López Obrador hizo chicanas discursivas, responsabilizando al embargo que el pueblo cubano, “obligado por la necesidad”, tuviera que enfrentarse a su propio gobierno, como parte de una “perversa estrategia” de Estados Unidos. Esta justificación de la represión, traerá muchas críticas al presidente, que sigue acumulando puntos para que lo encasillen en el grupo de presidentes autócratas. Sin embargo, es refractario al disenso, que lo endurece y radicaliza. Su problema de fondo es con Estados Unidos.
Jugar en los dos campos, que son antagónicos, pensando en caer de pie, es una apuesta muy alta. Y cuando se apuesta alto, o se gana mucho, o se pierde mucho. Aquí, lo que tiene que analizar con cuidado el presidente mexicano, es cuál es su margen real de maniobra frente a un país del cual depende más del 85% de la economía mexicana y de donde han llegado en catarata las remesas que han impedido un brote social. Los principios no pueden ser químicamente puros cuando existe una dependencia como la que hay de Estados Unidos, pero esa misma genera ventanas de oportunidad si se actúa con inteligencia y oficio político.
Hasta ahora, por lo que se sabe de su forma de procesar, ha sido muy simplista, lo que provoca a Biden, quien no ha llegado a la agresividad del ex presidente Donald Trump contra Cuba, desmantelando lo avanzado por su antecesor Barack Obama. López Obrador ha comentado internamente que Biden no se atravería a hacer nada contra él por sus altos niveles de popularidad. Bajo esa lógica, si fuera sujeto de un ataque de Washington, habría una respuesta negativa en México contra Estados Unidos. No obstante, existe una alta probabilidad que López Obrador tenga un diagnostico tan romántico como equivocado.
Las protestas contra Estados Unidos en los 70’s, la década en donde está anclado su mundo, no modificaron las acciones de Washington.
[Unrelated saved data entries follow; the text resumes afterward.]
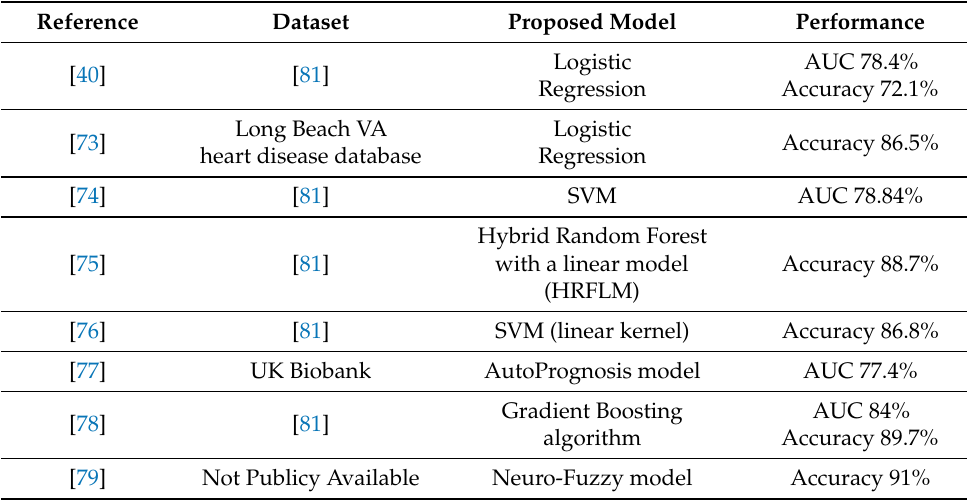
Table 11. An overview of recent studies for CVD risk prediction.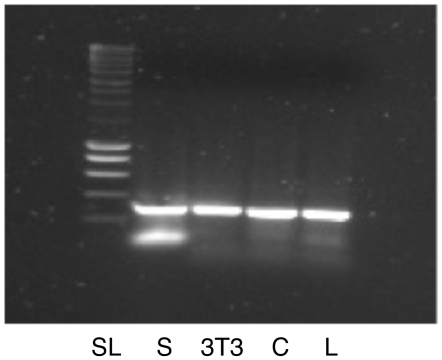
Amplification of 25-kDa ThTPase mRNA in different cell lines by RT-PCR.(SL, standard ladder; S, SN-K-BE; C, C2C12; L, LN-18).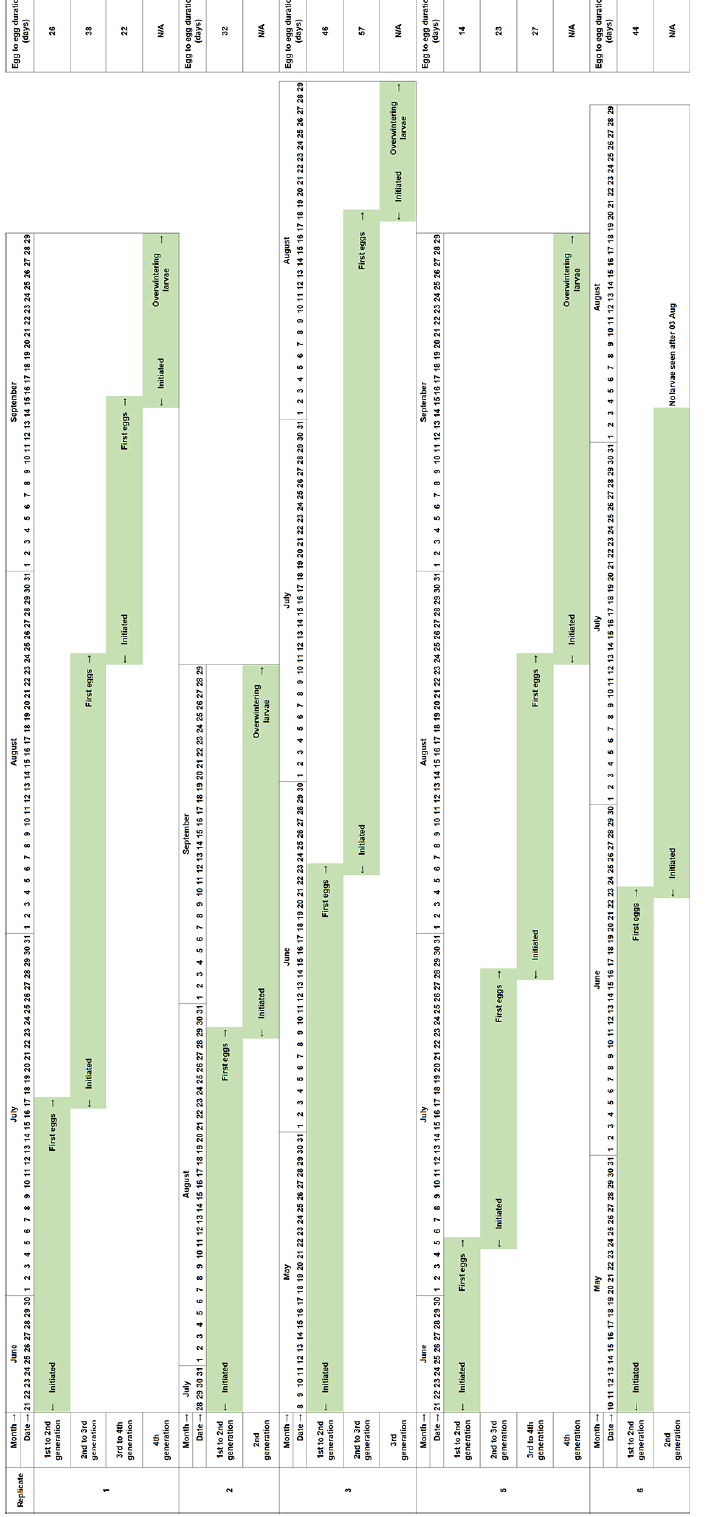
https://doi.org/10.5194/we-22-101-2022 Web Ecol., 22, 101–108,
Lo que provocó cambios fue la presión política y diplomática, sin bravuconadas públicas, como sucedió con el Tratado del Canal de Panamá, que López Obrador utilizó como un modelo moral que podría seguir Biden, aunque en realidad no es un ejemplo análogo, ni por su origen, ni por su historia, ni por la unanimidad en América Latina en contra de ese enclave estadounidense, muy diferente a la dialéctica política con Cuba.
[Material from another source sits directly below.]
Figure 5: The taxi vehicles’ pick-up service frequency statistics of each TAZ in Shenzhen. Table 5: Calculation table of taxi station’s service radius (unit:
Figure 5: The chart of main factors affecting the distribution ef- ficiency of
Si López Obrador quiere ayudar a Cuba eficazmente, no son los desplantes de macho como lo logrará. Eso no conducirá a ningún lado con los cubanos, y dañará al mismo tiempo la relación de Estados Unidos con México. Pero si revisa el pasado, no para efectos de propaganda, sino para encontrar ideas de cómo actuar, puede analizar el gran esfuerzo del Grupo Contadora, una idea del gobierno de Miguel de la Madrid, que contuvo una invasión de Estados Unidos a Centroamérica y allanó el camino a la paz regional negociada, resistiendo las presiones sin pelearse públicamente, o la Iniciativa de la Cuenca del Caribe, en donde participó el gobierno de Carlos Salinas, para estimular el desarrollo de esa región mediante una especie de Plan Marshall respaldado por Estados Unidos.
Biden, como Obama, es proclive a mejorar sustancialmente la relación con Cuba, pero el país que gobierna está en condiciones más difíciles para un nuevo acercamiento, gracias a la polarización que provocó Trump. López Obrador tiene que considerar ese contexto y actuar con inteligencia si quiere allanar el camino a una negociación entre los dos países, pero con discresión, si es que habla seriamente. De otra forma, atado a su protagonismo inmediatista, quedará arrinconado en el lugar que el mundo destina a los populistas autócratas, y como un socio norteamericano mal agradecido y poco confiable, a quien, cuando se den las condiciones para hablar con Cuba, todos ignorarán.